Beitrag:
· · · · ·

Jo, aber ich würde dann schon den Aufschrei der Empörung hören, wenn in allen dicht bewohnten Gebieten und an Stadttoren Schilder aufgestellt wären auf denen ein Schattenzwerg abgebildet ist der einen langen Schild auf dem Rücken trägt, mit einem roten Kreuz durch und drunter dem Text "wir müssen draussen bleiben"  


			Dieser Inhalt steht nur eingeloggten Mitgliedern zur Verfügung.
        


Kein Bürgermeister willl sein Strassennetz zerstört haben
Das haben sich die sozialen Turbine-Designer sicher auch gesagt und es deshlab genau so gemacht wie es jetzt ist.
Und bedenke mal die Geschichte mit den Reititeren. Ich glaub das ist schon gut so wie es ist


----------



## Gocu (16. Juni 2009)

Cyberflips schrieb:


> Jo, aber ich würde dann schon den Aufschrei der Empörung hören, wenn in allen dicht bewohnten Gebieten und an Stadttoren Schilder aufgestellt wären auf denen ein Schattenzwerg abgebildet ist der einen langen Schild auf dem Rücken trägt, mit einem roten Kreuz durch und drunter dem Text "wir müssen draussen bleiben"
> 
> 
> Dieser Inhalt steht nur eingeloggten Mitgliedern zur Verfügung.
> ...



Das schon, aber ich finde der Schild könnte am Rücken trotzdem ein bisschen größer sein. Denn so sieht er schon sehr klein aus^^


----------



## Twinklos (16. Juni 2009)

Ich vermute mal das es auch mit den Rucksäcken die jeder Spieler tragen kann zusammen hängt.
Ich selbst als Wächter hatte auch mal als Zier einen Rucksack, habe auch gesehen das es blöd ausschaut ,das wenn ich im Fernkampf zum Bogen greife und er dann das Schild auf dem Rücken schnallt.
Entweder sie behalten es so bei , oder sie werden noch eine andere Lösung dafür finden.
Sei es vielleicht auch nur eine kleine Optimierung am Zierwerk.

· · · · ·

Vorliegende Einträge:
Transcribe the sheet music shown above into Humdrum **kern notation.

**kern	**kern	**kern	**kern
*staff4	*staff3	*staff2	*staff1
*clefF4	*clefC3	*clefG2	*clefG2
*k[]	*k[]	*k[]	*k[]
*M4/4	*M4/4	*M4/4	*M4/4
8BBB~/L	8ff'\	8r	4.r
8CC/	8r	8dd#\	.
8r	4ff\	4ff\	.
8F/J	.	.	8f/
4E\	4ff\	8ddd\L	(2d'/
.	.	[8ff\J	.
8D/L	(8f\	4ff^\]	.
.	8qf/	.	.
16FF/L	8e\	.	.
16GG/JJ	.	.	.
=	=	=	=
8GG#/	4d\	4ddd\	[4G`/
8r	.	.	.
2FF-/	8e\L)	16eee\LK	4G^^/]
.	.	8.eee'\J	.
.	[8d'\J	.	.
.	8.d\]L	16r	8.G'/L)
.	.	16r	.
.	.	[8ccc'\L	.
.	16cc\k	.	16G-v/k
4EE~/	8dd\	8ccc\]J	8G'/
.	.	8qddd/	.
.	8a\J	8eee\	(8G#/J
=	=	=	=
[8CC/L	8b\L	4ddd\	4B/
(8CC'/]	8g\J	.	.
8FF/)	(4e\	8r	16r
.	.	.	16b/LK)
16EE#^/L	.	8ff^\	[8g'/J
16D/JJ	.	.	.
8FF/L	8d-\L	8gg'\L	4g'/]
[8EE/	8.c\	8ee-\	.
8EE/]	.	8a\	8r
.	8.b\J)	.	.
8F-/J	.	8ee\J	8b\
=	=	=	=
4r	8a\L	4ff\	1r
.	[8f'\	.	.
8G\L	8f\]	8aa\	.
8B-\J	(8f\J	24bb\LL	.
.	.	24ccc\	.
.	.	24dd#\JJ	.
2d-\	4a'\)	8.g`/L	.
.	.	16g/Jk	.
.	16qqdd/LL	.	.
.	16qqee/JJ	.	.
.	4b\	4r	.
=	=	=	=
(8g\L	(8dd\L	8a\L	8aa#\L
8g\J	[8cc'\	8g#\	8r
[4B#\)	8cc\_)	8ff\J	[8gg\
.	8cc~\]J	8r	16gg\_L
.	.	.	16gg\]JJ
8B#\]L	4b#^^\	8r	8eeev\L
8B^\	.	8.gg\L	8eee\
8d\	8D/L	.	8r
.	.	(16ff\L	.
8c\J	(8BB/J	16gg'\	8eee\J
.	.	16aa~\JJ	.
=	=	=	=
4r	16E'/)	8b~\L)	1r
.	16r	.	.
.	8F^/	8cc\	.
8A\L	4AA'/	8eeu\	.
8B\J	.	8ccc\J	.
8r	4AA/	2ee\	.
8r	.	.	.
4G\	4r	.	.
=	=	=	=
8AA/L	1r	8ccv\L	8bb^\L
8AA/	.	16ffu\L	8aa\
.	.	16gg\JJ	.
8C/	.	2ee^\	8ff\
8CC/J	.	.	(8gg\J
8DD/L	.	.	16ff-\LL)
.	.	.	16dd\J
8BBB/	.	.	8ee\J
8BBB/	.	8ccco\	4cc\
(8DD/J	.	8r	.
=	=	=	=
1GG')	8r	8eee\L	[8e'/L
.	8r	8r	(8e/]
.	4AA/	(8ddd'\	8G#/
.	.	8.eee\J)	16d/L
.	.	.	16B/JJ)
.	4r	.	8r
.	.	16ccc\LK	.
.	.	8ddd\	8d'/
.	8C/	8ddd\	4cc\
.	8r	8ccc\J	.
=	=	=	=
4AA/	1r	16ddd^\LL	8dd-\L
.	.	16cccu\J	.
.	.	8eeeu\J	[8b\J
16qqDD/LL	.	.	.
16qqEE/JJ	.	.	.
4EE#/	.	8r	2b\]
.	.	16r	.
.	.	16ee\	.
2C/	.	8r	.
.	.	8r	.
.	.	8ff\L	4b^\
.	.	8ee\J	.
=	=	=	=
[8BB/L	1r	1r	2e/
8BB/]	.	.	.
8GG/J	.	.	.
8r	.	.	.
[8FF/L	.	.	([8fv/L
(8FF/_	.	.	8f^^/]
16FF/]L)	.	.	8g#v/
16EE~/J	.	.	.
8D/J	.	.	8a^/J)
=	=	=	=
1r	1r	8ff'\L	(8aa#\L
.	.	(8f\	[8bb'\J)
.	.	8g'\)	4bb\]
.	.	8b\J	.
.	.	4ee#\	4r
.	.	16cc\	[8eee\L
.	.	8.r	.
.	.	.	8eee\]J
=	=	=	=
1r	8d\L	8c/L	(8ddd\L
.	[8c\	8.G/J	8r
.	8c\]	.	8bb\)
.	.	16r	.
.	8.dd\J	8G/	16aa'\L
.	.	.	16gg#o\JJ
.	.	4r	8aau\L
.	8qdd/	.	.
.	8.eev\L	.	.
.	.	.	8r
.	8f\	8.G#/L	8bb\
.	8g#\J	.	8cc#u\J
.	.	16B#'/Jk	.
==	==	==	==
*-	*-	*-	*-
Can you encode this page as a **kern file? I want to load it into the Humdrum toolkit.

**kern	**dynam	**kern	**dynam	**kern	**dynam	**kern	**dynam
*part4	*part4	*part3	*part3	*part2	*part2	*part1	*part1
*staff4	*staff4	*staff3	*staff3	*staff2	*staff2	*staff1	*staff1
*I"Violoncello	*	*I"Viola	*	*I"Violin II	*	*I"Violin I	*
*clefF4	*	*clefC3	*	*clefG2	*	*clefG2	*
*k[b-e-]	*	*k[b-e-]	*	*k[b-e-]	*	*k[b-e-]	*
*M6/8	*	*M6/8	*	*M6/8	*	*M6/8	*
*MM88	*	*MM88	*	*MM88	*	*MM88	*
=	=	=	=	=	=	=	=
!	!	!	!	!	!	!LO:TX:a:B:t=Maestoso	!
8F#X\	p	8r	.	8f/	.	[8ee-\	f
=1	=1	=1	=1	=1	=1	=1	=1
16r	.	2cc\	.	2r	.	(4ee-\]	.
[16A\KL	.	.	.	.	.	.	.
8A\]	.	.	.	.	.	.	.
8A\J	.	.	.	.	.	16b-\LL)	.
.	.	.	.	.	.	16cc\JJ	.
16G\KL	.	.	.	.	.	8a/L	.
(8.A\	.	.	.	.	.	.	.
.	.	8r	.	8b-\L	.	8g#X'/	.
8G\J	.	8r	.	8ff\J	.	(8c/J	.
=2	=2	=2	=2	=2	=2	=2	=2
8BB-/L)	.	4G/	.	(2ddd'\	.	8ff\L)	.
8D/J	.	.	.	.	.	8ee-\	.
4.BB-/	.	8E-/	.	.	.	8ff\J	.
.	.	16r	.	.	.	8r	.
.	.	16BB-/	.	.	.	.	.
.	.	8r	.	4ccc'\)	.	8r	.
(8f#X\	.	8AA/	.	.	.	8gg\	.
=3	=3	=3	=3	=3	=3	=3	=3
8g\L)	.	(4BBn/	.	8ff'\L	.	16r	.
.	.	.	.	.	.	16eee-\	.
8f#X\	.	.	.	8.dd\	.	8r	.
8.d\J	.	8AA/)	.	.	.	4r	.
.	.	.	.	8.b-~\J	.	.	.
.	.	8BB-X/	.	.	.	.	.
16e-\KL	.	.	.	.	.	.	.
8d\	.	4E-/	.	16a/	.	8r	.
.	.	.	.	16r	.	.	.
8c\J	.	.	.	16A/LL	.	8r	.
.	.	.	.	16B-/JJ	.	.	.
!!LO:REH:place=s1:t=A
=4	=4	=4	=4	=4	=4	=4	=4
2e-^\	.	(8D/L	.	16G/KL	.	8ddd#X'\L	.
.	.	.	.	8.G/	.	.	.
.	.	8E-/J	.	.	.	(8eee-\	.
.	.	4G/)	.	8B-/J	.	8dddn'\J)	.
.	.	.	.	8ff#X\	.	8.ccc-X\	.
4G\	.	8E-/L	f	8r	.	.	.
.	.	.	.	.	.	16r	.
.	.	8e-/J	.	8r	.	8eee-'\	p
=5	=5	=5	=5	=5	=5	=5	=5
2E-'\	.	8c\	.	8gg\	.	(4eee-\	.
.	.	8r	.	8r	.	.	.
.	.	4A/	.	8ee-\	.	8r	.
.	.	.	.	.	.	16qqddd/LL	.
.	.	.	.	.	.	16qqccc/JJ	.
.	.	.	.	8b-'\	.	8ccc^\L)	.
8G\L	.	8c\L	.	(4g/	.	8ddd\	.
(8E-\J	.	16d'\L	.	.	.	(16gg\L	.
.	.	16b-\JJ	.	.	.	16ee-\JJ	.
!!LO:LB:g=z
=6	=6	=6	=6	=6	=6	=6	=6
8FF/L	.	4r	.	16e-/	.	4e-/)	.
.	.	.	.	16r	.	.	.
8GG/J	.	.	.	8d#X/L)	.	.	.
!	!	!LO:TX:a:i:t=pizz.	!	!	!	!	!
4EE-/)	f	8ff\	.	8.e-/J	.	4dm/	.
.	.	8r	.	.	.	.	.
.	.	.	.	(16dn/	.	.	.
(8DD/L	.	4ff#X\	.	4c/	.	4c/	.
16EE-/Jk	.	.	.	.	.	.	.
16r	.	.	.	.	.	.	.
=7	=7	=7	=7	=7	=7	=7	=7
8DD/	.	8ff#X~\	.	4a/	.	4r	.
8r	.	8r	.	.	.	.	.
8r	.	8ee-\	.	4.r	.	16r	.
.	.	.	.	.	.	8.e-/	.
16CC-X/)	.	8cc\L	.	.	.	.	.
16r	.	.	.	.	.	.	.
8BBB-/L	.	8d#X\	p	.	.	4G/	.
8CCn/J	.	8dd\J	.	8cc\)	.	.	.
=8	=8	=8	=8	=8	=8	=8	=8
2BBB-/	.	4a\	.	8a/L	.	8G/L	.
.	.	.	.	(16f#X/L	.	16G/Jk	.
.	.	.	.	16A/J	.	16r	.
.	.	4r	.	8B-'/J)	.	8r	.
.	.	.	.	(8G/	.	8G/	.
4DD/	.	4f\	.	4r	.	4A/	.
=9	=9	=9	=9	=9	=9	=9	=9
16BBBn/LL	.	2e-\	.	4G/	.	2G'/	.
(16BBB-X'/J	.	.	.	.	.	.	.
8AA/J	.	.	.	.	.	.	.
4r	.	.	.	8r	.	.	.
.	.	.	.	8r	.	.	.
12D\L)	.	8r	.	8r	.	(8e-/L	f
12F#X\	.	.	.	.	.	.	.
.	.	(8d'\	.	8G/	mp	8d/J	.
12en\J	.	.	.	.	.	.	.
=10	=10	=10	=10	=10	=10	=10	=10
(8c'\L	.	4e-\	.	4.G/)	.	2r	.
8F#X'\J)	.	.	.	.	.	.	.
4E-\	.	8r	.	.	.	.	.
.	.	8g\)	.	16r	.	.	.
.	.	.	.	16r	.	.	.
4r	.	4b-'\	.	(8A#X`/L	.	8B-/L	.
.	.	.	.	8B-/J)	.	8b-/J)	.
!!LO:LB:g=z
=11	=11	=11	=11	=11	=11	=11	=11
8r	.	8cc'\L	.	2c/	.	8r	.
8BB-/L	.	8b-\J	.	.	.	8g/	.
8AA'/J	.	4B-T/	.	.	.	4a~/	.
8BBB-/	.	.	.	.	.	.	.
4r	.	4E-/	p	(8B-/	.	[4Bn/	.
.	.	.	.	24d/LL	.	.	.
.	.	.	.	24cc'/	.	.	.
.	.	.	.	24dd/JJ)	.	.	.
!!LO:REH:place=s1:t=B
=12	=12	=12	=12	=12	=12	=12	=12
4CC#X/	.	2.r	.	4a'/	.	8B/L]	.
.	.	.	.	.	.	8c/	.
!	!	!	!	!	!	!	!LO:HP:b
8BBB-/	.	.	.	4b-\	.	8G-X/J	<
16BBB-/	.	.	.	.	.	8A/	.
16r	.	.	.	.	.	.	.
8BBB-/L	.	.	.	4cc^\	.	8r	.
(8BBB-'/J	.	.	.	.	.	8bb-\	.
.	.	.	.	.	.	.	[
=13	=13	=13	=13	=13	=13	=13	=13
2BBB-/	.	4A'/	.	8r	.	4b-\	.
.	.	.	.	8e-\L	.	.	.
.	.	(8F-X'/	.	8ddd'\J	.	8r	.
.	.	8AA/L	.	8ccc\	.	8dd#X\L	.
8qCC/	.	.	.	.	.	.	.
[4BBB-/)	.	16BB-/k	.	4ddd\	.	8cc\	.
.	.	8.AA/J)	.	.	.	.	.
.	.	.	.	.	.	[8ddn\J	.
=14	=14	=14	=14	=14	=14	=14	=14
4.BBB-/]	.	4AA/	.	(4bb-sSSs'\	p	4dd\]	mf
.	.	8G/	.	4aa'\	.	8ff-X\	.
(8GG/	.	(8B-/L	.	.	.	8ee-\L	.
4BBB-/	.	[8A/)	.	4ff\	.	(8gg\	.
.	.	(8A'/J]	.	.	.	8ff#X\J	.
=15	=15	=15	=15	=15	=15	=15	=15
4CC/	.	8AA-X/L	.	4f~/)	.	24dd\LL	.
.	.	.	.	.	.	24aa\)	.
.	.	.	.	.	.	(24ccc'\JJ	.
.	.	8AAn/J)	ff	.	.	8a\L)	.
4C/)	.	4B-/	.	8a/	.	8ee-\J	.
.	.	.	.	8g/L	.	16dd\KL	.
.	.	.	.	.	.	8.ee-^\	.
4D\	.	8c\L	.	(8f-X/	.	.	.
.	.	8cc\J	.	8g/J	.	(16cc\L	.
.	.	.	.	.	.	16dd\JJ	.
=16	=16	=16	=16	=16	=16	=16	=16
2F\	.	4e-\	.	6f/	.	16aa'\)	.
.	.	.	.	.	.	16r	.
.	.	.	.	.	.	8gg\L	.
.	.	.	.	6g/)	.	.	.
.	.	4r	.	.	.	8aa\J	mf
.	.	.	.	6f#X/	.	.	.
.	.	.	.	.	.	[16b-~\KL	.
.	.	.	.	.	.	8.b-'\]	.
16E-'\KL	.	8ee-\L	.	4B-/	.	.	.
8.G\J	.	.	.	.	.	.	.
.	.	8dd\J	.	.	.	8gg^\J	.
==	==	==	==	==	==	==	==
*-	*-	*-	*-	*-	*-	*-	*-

· · · · ·

Arbeitsauftrag: Prüfe anhand des Beitrags oben, ob die folgenden Aussagen zutreffen, und antworte jeweils mit Ja oder Nein samt den entscheidenden Worten des Beitrags als wörtlichem Zitat. (a) Gocu meint, der Schild auf dem Rücken könnte etwas größer sein. (b) Twinklos spielt einen Jäger. (c) Twinklos vermutet einen Zusammenhang mit den Rucksäcken der Spieler.

Ausgearbeitete Lösung:
(a) Ja: „ich finde der Schild könnte am Rücken trotzdem ein bisschen größer sein“
(b) Nein: „Ich selbst als Wächter“
(c) Ja: „Ich vermute mal das es auch mit den Rucksäcken die jeder Spieler tragen kann zusammen hängt.“